→ **SHORT TASK**
Reproduce word for word the passage of the Billy the Kid book review starting at "Forge Books, 512" and ending at "most famous outlaw.".

→ **ARTICLE**
┏━━
BILLY THE KID: THE LEGEND OF EL CHIVATO

Elizabeth Fackler

 

Forge Books, 512 pp, $24.95

There is no end to the number of books written about Billy the Kid—William H. Bonney—and New Mexico’s Lincoln County War, good and bad. Billy the Kid: The Legend of El Chivato has been around since 1995, but just recently came to our attention. That is so because it is a novel and we usually don’t look at historical novels. Oddly enough, this book is probably more accurate than some of the non-fiction books published about New Mexico’s most famous outlaw.

Author Elizabeth Fackler did her homework. The greatest value this book has lies in its perspective of the events in Lincoln County in the late 1870s and early 1880s. Anyone who has taken even a casual look at the Lincoln County War knows that it was a confused mess that involved mercantile interests, large cattle interests, small farmers and ranchers, the U. S. Army, civil lawsuits, three different law enforcement agencies, religious and ethnic differences, and the corruption of the Santa Fe Ring, all in an atmosphere of drunkenness, lawlessness and violence. By tracing Bonney’s participation, the reader gets a comprehensive picture of what it was all about.

And there is a conflict within the book itself. Fackler says this in her Author’s Note: “I have been faithful to the truth in my reconstruction of historical reality but admit my treatise was based from inception on the belief that folk heroes do not attain public adulation without cause. Billy Bonney was ‘the’ kid, charming and ebullient, a vagabond who lived without a home or a job. Embracing elements of both Robin Hood and Peter Pan, he used his skills of aggression to defend the poor and antagonize the rich, and because he never grew old, he remains forever young.”
┗━━
→ **ENTRIES PROVIDED**
┏━━
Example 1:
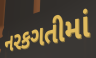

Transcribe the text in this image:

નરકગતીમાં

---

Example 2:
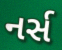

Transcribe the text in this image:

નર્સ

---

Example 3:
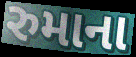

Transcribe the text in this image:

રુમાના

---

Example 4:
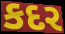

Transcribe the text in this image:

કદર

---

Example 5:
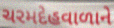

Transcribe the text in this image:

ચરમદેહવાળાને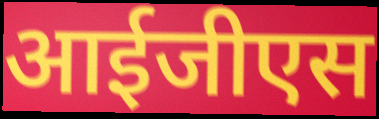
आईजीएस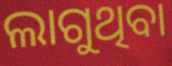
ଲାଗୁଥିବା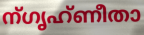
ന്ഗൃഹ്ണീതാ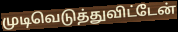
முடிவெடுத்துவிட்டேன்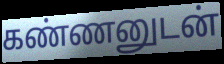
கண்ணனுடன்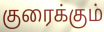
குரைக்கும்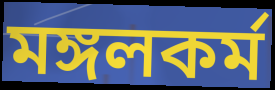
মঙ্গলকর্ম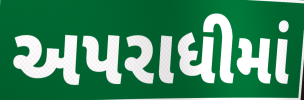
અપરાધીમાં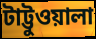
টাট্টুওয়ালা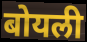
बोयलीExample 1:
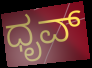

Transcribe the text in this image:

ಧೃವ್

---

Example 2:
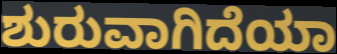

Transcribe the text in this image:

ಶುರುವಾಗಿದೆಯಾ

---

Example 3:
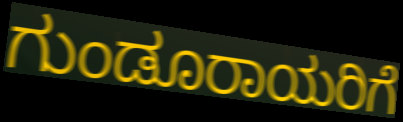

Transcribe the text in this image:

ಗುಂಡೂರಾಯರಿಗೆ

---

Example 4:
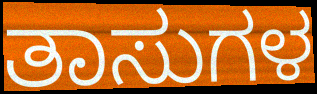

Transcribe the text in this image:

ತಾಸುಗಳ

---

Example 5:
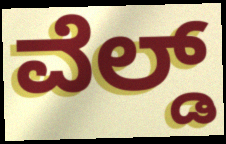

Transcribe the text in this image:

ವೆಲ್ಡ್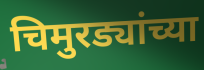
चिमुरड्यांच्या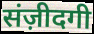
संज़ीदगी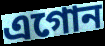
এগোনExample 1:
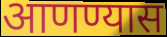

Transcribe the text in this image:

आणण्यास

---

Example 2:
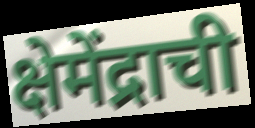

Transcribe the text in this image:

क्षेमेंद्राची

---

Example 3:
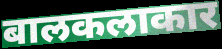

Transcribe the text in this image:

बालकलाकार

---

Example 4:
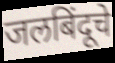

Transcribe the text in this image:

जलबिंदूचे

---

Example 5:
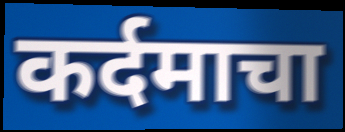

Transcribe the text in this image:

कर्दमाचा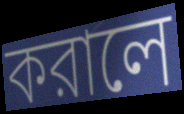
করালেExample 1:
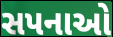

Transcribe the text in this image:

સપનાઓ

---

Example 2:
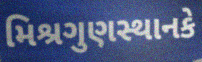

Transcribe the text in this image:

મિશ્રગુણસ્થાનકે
┗━━
→ **SOLUTION TO THE PROBLEM**
Forge Books, 512 pp, $24.95

There is no end to the number of books written about Billy the Kid—William H. Bonney—and New Mexico’s Lincoln County War, good and bad. Billy the Kid: The Legend of El Chivato has been around since 1995, but just recently came to our attention. That is so because it is a novel and we usually don’t look at historical novels. Oddly enough, this book is probably more accurate than some of the non-fiction books published about New Mexico’s most famous outlaw.